God’s commandment to the Israelites is every bit as relevant today as it was then.  But in ancient times, the paganism that Christendom conquered could be reasoned with and outsmarted.  People then believed in something greater, and reason could flourish in such an environment.  Today, Modernity has replaced paganism as the great ideological opponent.  But paganism was an exterior threat to Christianity, whereas Modernity was birthed from Christianity as a heresy.  It came from the very teachings that Christianity enabled and promoted, and as such, it takes for granted every basic metaphysical tenant cemented by Christian doctrine even while it attacks them.

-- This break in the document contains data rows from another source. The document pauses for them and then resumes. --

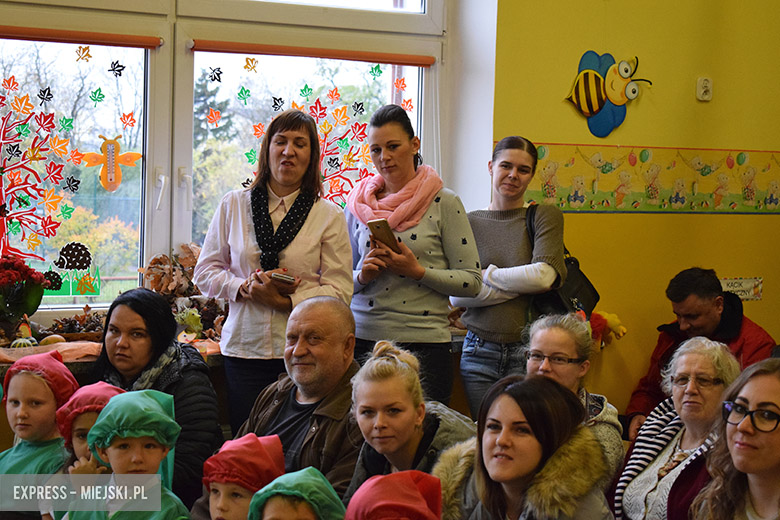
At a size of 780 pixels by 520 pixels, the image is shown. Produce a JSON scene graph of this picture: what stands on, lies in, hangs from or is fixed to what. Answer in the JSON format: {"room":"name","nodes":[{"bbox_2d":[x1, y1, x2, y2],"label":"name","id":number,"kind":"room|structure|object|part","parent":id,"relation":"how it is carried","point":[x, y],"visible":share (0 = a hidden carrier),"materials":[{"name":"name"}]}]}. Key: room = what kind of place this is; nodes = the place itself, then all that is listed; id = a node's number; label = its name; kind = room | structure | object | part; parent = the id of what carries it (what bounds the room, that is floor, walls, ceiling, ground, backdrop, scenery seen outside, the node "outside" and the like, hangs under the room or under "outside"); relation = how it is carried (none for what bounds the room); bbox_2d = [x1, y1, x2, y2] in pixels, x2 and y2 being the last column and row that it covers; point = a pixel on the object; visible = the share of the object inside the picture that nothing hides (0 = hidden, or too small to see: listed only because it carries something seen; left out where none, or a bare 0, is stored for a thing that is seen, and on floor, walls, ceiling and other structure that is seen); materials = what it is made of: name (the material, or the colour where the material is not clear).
{"room":"classroom","nodes":[
{"label":"classroom","id":0,"kind":"room"},
{"bbox_2d":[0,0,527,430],"label":"window wall","id":1,"kind":"structure","parent":0,"point":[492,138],"materials":[{"name":"paint"}]},
{"bbox_2d":[0,0,456,316],"label":"window","id":2,"kind":"structure","parent":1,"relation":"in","point":[426,0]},
{"bbox_2d":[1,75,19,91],"label":"leaf decal","id":3,"kind":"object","parent":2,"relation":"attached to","point":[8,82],"visible":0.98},
{"bbox_2d":[0,89,76,262],"label":"tree decal","id":4,"kind":"object","parent":2,"relation":"attached to","point":[2,213],"visible":1},
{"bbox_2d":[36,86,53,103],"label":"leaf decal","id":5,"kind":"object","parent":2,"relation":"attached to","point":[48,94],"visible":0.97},
{"bbox_2d":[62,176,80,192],"label":"leaf decal","id":6,"kind":"object","parent":2,"relation":"attached to","point":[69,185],"visible":0.97,"materials":[{"name":"black"}]},
{"bbox_2d":[46,242,100,297],"label":"decal","id":7,"kind":"object","parent":2,"relation":"attached to","point":[80,266],"visible":0.99},
{"bbox_2d":[0,25,162,48],"label":"roller blind","id":8,"kind":"object","parent":2,"relation":"attached to","point":[12,37],"visible":0.99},
{"bbox_2d":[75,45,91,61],"label":"leaf decal","id":9,"kind":"object","parent":2,"relation":"attached to","point":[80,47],"visible":0.97},
{"bbox_2d":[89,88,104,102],"label":"decal","id":10,"kind":"object","parent":2,"relation":"attached to","point":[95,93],"visible":0.96,"materials":[{"name":"green"}]},
{"bbox_2d":[82,134,140,191],"label":"decoration","id":11,"kind":"object","parent":2,"relation":"attached to","point":[110,170],"visible":0.98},
{"bbox_2d":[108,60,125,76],"label":"leaf decal","id":12,"kind":"object","parent":2,"relation":"attached to","point":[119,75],"visible":0.97},
{"bbox_2d":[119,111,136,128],"label":"leaf decal","id":13,"kind":"object","parent":2,"relation":"attached to","point":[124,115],"visible":0.97},
{"label":"window handle","id":14,"kind":"part","parent":2,"relation":"part of","materials":[{"name":"white metal"}]},
{"bbox_2d":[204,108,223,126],"label":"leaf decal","id":15,"kind":"object","parent":2,"relation":"attached to","point":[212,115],"visible":0.97},
{"bbox_2d":[207,66,222,81],"label":"leaf decal","id":16,"kind":"object","parent":2,"relation":"attached to","point":[214,78],"visible":0.97},
{"bbox_2d":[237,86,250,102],"label":"leaf decal","id":17,"kind":"object","parent":2,"relation":"attached to","point":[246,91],"visible":0.97,"materials":[{"name":"green"}]},
{"bbox_2d":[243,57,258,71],"label":"leaf decal","id":18,"kind":"object","parent":2,"relation":"attached to","point":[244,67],"visible":0.96},
{"bbox_2d":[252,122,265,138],"label":"leaf decal","id":19,"kind":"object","parent":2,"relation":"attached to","point":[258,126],"visible":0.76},
{"bbox_2d":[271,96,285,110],"label":"leaf decal","id":20,"kind":"object","parent":2,"relation":"attached to","point":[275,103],"visible":0.97},
{"bbox_2d":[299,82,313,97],"label":"leaf decal","id":21,"kind":"object","parent":2,"relation":"attached to","point":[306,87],"visible":0.97,"materials":[{"name":"green paper"}]},
{"bbox_2d":[191,39,437,65],"label":"roller blind","id":22,"kind":"object","parent":2,"relation":"attached to","point":[196,49],"visible":0.95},
{"bbox_2d":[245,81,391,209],"label":"tree decal","id":23,"kind":"object","parent":2,"relation":"attached to","point":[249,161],"visible":0.59},
{"bbox_2d":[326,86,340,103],"label":"leaf decal","id":24,"kind":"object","parent":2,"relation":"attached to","point":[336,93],"visible":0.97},
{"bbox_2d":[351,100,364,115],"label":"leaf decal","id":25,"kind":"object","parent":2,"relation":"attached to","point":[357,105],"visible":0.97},
{"bbox_2d":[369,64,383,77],"label":"decoration","id":26,"kind":"object","parent":2,"relation":"attached to","point":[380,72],"visible":0.97,"materials":[{"name":"green"}]},
{"bbox_2d":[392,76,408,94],"label":"decoration","id":27,"kind":"object","parent":2,"relation":"attached to","point":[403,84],"visible":0.97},
{"bbox_2d":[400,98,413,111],"label":"leaf decal","id":28,"kind":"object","parent":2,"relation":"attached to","point":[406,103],"visible":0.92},
{"bbox_2d":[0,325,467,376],"label":"windowsill","id":29,"kind":"structure","parent":1,"relation":"attached to","point":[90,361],"materials":[{"name":"brown"}]},
{"bbox_2d":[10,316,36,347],"label":"pumpkin","id":30,"kind":"object","parent":29,"relation":"on","point":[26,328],"visible":0.85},
{"bbox_2d":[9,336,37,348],"label":"pumpkin","id":31,"kind":"object","parent":29,"relation":"on","point":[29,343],"visible":0.68,"materials":[{"name":"white"}]},
{"bbox_2d":[0,254,50,324],"label":"bouquet","id":32,"kind":"object","parent":29,"relation":"on","point":[5,281],"visible":0.99,"materials":[{"name":"red plant"}]},
{"bbox_2d":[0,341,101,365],"label":"cloth","id":33,"kind":"object","parent":29,"relation":"on","point":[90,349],"visible":0.56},
{"bbox_2d":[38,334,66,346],"label":"gourd","id":34,"kind":"object","parent":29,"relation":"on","point":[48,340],"visible":0.71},
{"bbox_2d":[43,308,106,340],"label":"pine cones","id":35,"kind":"object","parent":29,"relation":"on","point":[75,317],"visible":0.72,"materials":[{"name":"brown wood"}]},
{"bbox_2d":[139,244,226,342],"label":"dried plant","id":36,"kind":"object","parent":29,"relation":"on","point":[156,263],"visible":0.57,"materials":[{"name":"brown plant"}]},
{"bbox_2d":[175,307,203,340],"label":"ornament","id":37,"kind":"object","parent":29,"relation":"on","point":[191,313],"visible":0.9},
{"bbox_2d":[477,0,779,426],"label":"yellow wall","id":38,"kind":"structure","parent":0,"point":[733,141],"materials":[{"name":"yellow paint"}]},
{"bbox_2d":[564,50,651,136],"label":"decoration","id":39,"kind":"object","parent":38,"relation":"attached to","point":[594,73],"visible":0.99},
{"bbox_2d":[588,310,627,344],"label":"plush toy","id":40,"kind":"object","parent":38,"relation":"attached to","point":[614,320],"visible":0.61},
{"bbox_2d":[515,143,779,212],"label":"wallpaper border","id":41,"kind":"object","parent":38,"relation":"attached to","point":[728,156],"visible":0.84,"materials":[{"name":"multicoloured paper"}]},
{"bbox_2d":[696,76,713,100],"label":"wall socket","id":42,"kind":"object","parent":38,"relation":"attached to","point":[709,84],"visible":0.97,"materials":[{"name":"white plastic"}]},
{"bbox_2d":[721,276,762,300],"label":"wall sign","id":43,"kind":"object","parent":38,"relation":"attached to","point":[730,284],"visible":0.68,"materials":[{"name":"white"}]},
{"label":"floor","id":44,"kind":"structure","parent":0,"visible":0},
{"bbox_2d":[0,349,77,519],"label":"child","id":45,"kind":"object","parent":44,"relation":"on","point":[29,411],"visible":0.76},
{"bbox_2d":[55,381,124,475],"label":"child","id":46,"kind":"object","parent":44,"relation":"on","point":[80,429],"visible":0.33},
{"bbox_2d":[68,388,188,519],"label":"child","id":47,"kind":"object","parent":44,"relation":"on","point":[130,475],"visible":0.99},
{"bbox_2d":[89,288,222,504],"label":"woman","id":48,"kind":"object","parent":44,"relation":"on","point":[125,300],"visible":0.51},
{"bbox_2d":[201,432,286,519],"label":"child","id":49,"kind":"object","parent":44,"relation":"on","point":[226,507],"visible":0.94},
{"bbox_2d":[192,108,355,437],"label":"woman","id":50,"kind":"object","parent":44,"relation":"on","point":[312,241],"visible":0.81},
{"bbox_2d":[269,272,296,284],"label":"smartphone","id":51,"kind":"object","parent":50,"relation":"in","point":[284,278],"visible":0.8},
{"bbox_2d":[200,295,364,502],"label":"man","id":52,"kind":"object","parent":44,"relation":"on","point":[344,326],"visible":0.7},
{"bbox_2d":[248,466,345,519],"label":"child","id":53,"kind":"object","parent":44,"relation":"on","point":[318,479],"visible":0.98},
{"bbox_2d":[347,468,443,519],"label":"child","id":54,"kind":"object","parent":44,"relation":"on","point":[403,501],"visible":0.97},
{"bbox_2d":[342,338,475,512],"label":"woman","id":55,"kind":"object","parent":44,"relation":"on","point":[365,394],"visible":0.75},
{"bbox_2d":[344,104,482,416],"label":"woman","id":56,"kind":"object","parent":44,"relation":"on","point":[365,316],"visible":0.83},
{"bbox_2d":[367,218,399,251],"label":"smartphone","id":57,"kind":"object","parent":56,"relation":"in","point":[383,225],"visible":0.83,"materials":[{"name":"brown"}]},
{"bbox_2d":[451,136,563,420],"label":"woman","id":58,"kind":"object","parent":44,"relation":"on","point":[472,358],"visible":0.79},
{"bbox_2d":[526,204,600,320],"label":"handbag","id":59,"kind":"object","parent":58,"relation":"hanging from","point":[568,288],"visible":0.37,"materials":[{"name":"black leather"}]},
{"bbox_2d":[434,375,615,519],"label":"woman","id":60,"kind":"object","parent":44,"relation":"on","point":[521,416],"visible":0.99},
{"bbox_2d":[522,312,626,481],"label":"woman","id":61,"kind":"object","parent":44,"relation":"on","point":[542,341],"visible":0.46},
{"bbox_2d":[613,336,741,519],"label":"elderly woman","id":62,"kind":"object","parent":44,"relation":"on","point":[713,373],"visible":0.7},
{"bbox_2d":[624,267,776,438],"label":"man","id":63,"kind":"object","parent":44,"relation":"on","point":[707,326],"visible":0.52},
{"bbox_2d":[689,356,779,519],"label":"woman","id":64,"kind":"object","parent":44,"relation":"on","point":[771,461],"visible":0.99},
{"label":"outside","id":65,"kind":"structure","parent":0,"visible":0},
{"label":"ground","id":66,"kind":"structure","parent":65,"visible":0},
{"bbox_2d":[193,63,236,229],"label":"tree","id":67,"kind":"object","parent":66,"relation":"on","point":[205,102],"visible":0.22,"materials":[{"name":"green plant"}]}
]}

But faith abides.  As does God.  For the faithful, the world of Man is doomed to sin and petulance, whether it is drowning in it or simply afflicted by it.  The world is always on the verge of terrible collapse.  Heresy is fought every day, by every man, in every generation.  The road to God is long and His light, though constant and full of love, will always have critics who misattribute it, try to shut their eyes from it, and do their utmost to flee from it.  But the light will remain as God will remain.  Man is fragile, he is weak, and he is flawed.  Man has no more capacity to save himself from existential dread and suffering than he has the ability to have been born without parents.  Only by the grace of God are we saved.  Let no one tell you otherwise.

 

[1] There will always be disagreement over which statement qualifies as the first commandment.  Some—the Jews in particular—claim that the statement reminding the Israelites of who God is (“I am the Lord your God who delivered you out of the land of Egypt from the house of bondage.”) remains the first.  St. Augustine and most of Christian tradition, on the other hand, marks the next statement as the first commandment.  It is St. Augustine’s numbering that I go by here.